== Written task ==
Determine the number of lines in the listing that include the string "Nummer"; the reply consists of that number only.

== Provided records ==

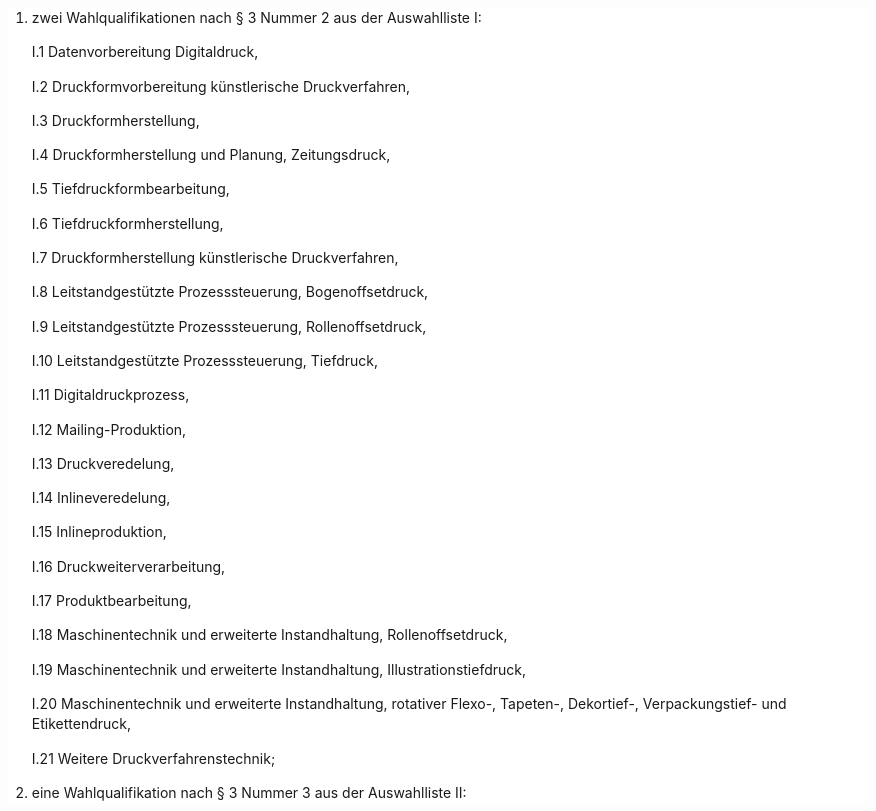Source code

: 1.  zwei Wahlqualifikationen nach § 3 Nummer 2 aus der Auswahlliste I:

    I.1 Datenvorbereitung Digitaldruck,


    I.2 Druckformvorbereitung künstlerische Druckverfahren,


    I.3 Druckformherstellung,


    I.4 Druckformherstellung und Planung, Zeitungsdruck,


    I.5 Tiefdruckformbearbeitung,


    I.6 Tiefdruckformherstellung,


    I.7 Druckformherstellung künstlerische Druckverfahren,


    I.8 Leitstandgestützte Prozesssteuerung, Bogenoffsetdruck,


    I.9 Leitstandgestützte Prozesssteuerung, Rollenoffsetdruck,


    I.10 Leitstandgestützte Prozesssteuerung, Tiefdruck,


    I.11 Digitaldruckprozess,


    I.12 Mailing-Produktion,


    I.13 Druckveredelung,


    I.14 Inlineveredelung,


    I.15 Inlineproduktion,


    I.16 Druckweiterverarbeitung,


    I.17 Produktbearbeitung,


    I.18 Maschinentechnik und erweiterte Instandhaltung, Rollenoffsetdruck,


    I.19 Maschinentechnik und erweiterte Instandhaltung,
        Illustrationstiefdruck,


    I.20 Maschinentechnik und erweiterte Instandhaltung, rotativer Flexo-,
        Tapeten-, Dekortief-, Verpackungstief- und Etikettendruck,


    I.21 Weitere Druckverfahrenstechnik;





2.  eine Wahlqualifikation nach § 3 Nummer 3 aus der Auswahlliste II:
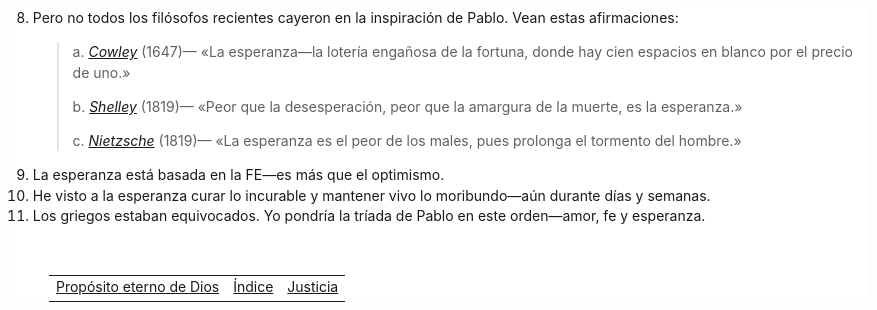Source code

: 8. Pero no todos los filósofos recientes cayeron en la inspiración de Pablo. Vean estas afirmaciones:
	> a. _[Cowley](http://etext.virginia.edu/kinney/works/hope.htm)_ (1647)— «La esperanza—la lotería engañosa de la fortuna, donde hay cien espacios en blanco por el precio de uno.»
	> 
	> b. _[Shelley](http://www.bartleby.com/18/4/54.html)_ (1819)— «Peor que la desesperación, peor que la amargura de la muerte, es la esperanza.»
	> 
	> c. _[Nietzsche](https://en.wikipedia.org/wiki/Nihilism#Nietzsche)_ (1819)— «La esperanza es el peor de los males, pues prolonga el tormento del hombre.»
9. La esperanza está basada en la FE—es más que el optimismo.
10. He visto a la esperanza curar lo incurable y mantener vivo lo moribundo—aún durante días y semanas.
11. Los griegos estaban equivocados. Yo pondría la tríada de Pablo en este orden—amor, fe y esperanza.




<br>

<figure class="table chapter-navigator">
	<table>
		<tbody>
		<tr>
			<td><a href="/es/article/William_S_Sadler/Workbook_3_Topical_and_Doctrinal_Studies/Gods_Eternal_Purpose"><span class="mdi mdi-arrow-left-drop-circle"></span><span class="pl-2">Propósito eterno de Dios</span></a></td>
			<td><a href="/es/article/William_S_Sadler/Workbook_3_Topical_and_Doctrinal_Studies#índice"><span class="mdi mdi-book-open-variant"></span><span class="pl-2">Índice</span></a></td>
			<td><a href="/es/article/William_S_Sadler/Workbook_3_Topical_and_Doctrinal_Studies/Justice"><span class="pr-2">Justicia</span><span class="mdi mdi-arrow-right-drop-circle"></span></a></td>
		</tr>
		</tbody>
	</table>
</figure>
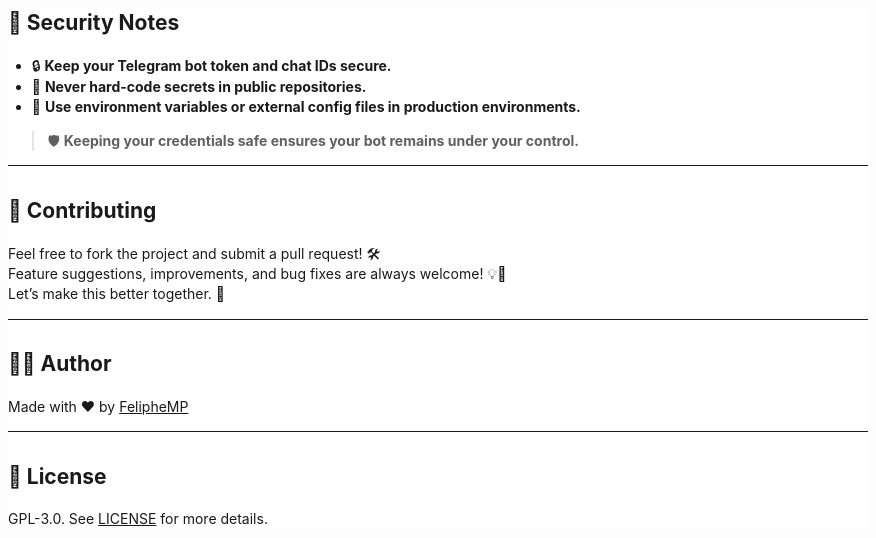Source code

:
## 🔐 Security Notes

- 🔒 **Keep your Telegram bot token and chat IDs secure.**
- 🚫 **Never hard-code secrets in public repositories.**
- 🌱 **Use environment variables or external config files in production environments.**

> 🛡️ **Keeping your credentials safe ensures your bot remains under your control.**

---

## 🤝 Contributing

Feel free to fork the project and submit a pull request! 🛠️  
Feature suggestions, improvements, and bug fixes are always welcome! 💡🐛  
Let’s make this better together. 🚀

---

## 👨‍💻 Author

Made with ❤️ by [FelipheMP](https://github.com/FelipheMP)

---

## 📄 License

GPL-3.0. See [LICENSE](./LICENSE) for more details.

== Finished task ==
2